(Available data)
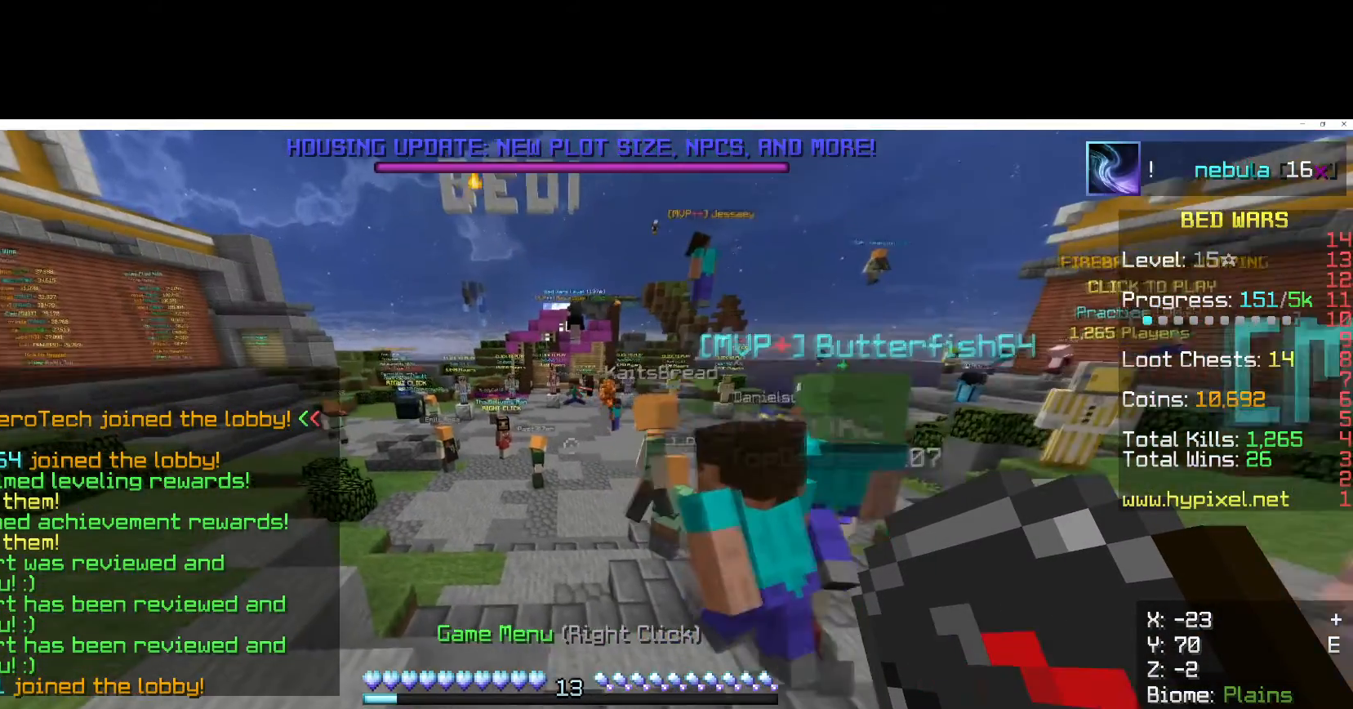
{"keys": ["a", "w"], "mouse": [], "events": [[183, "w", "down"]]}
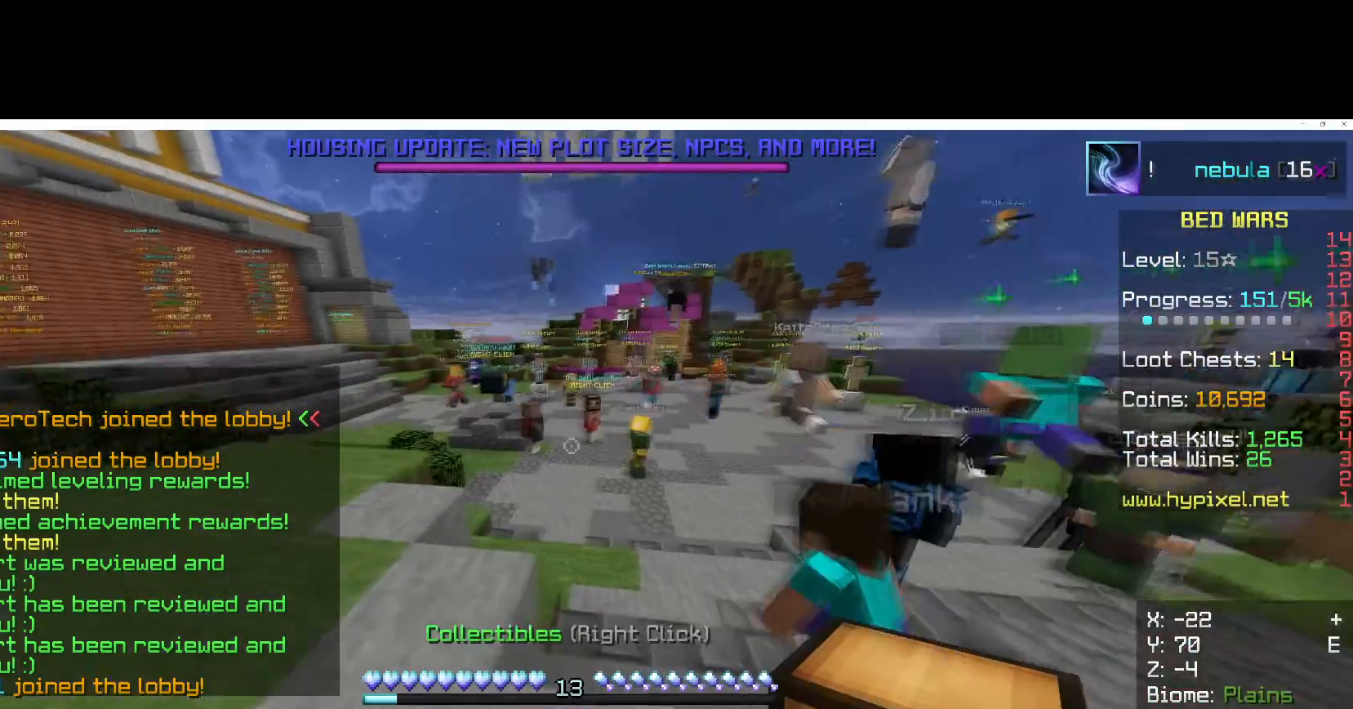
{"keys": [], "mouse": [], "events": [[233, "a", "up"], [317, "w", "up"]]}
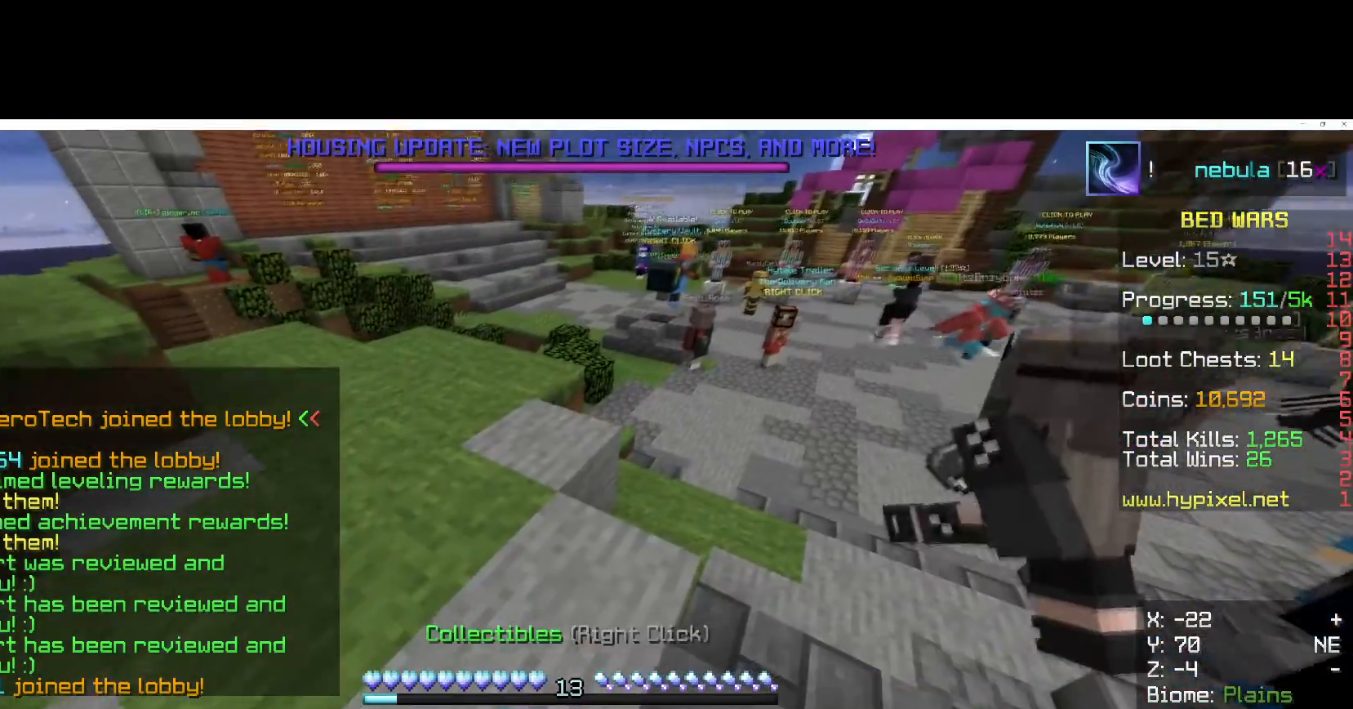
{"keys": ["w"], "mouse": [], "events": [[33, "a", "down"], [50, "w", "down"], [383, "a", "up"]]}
(End Available data)
What is expected: Take each line from the preceding material that contains "down" and copy it.

Your solution:
{"keys": ["a", "w"], "mouse": [], "events": [[183, "w", "down"]]}
{"keys": ["w"], "mouse": [], "events": [[33, "a", "down"], [50, "w", "down"], [383, "a", "up"]]}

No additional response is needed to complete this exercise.